Desesperanza.

Era un jardín de flores blancas y lilas con un aroma a dulce en la brisa que le acariciaba las mejillas y mecía su hamaca. Se sentía tan bien. Su piel empezaba a coger color dorado por el sol y ella solo cerraba los ojos dejándose acariciar por los rayos de luz de la tarde. No había marcas en su cuerpo, más que lunares y alguna mancha de nacimiento. Su pelo largo y oscuro caía y llegaba hasta el suelo. Estaba guapísima y lo mejor de todo era que así se sentía ella. Miraba su reflejo en todas partes y cada vez le gustaba más lo que veía. No solo se sentía bien con su reflejo, también se sentía bien con el resto de la gente. Hablaba con todo el mundo, reía, abrazaba. Solo se arrepintió de no haber vivido así más tiempo, no parecía tan difícil de conseguir. El tiempo pasaba y cada vez brillaba el sol con más fuerza. Se enamoró de alguien y su amor fue correspondido, miraba en sus ojos lo inmenso de su felicidad. Ojalá todo fuese así para siempre.
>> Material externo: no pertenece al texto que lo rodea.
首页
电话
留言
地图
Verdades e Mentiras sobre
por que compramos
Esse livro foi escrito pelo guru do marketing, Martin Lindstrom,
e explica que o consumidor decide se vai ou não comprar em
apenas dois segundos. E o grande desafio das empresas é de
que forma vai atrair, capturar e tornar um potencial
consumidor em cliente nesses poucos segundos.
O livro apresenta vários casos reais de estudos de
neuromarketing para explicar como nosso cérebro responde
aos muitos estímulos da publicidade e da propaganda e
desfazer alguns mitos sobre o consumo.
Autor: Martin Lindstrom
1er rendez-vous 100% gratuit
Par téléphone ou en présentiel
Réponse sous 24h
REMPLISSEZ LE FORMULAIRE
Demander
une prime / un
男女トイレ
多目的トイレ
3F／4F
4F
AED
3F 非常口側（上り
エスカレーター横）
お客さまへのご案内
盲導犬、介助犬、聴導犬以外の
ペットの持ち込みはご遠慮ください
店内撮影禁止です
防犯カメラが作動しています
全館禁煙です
El señor de bata blanca contempló extrañado la sonrisa en la cara pálida de la joven de pelo negro que estaba tumbada en la camilla. Abrió los ojos lentamente al escuchar las voces alarmantes de quien la rodeaba. Todos parecían agobiados. Vio a su madre de fondo, envuelta en el pecho de su padre, que derramaba una lágrima. Miró sus muñecas y supo lo que había pasado. Ya solo encontraba la felicidad en sueños, y ni ahí lograba complacerla. Había vuelto a intentar suicidarse. Un nuevo fracaso.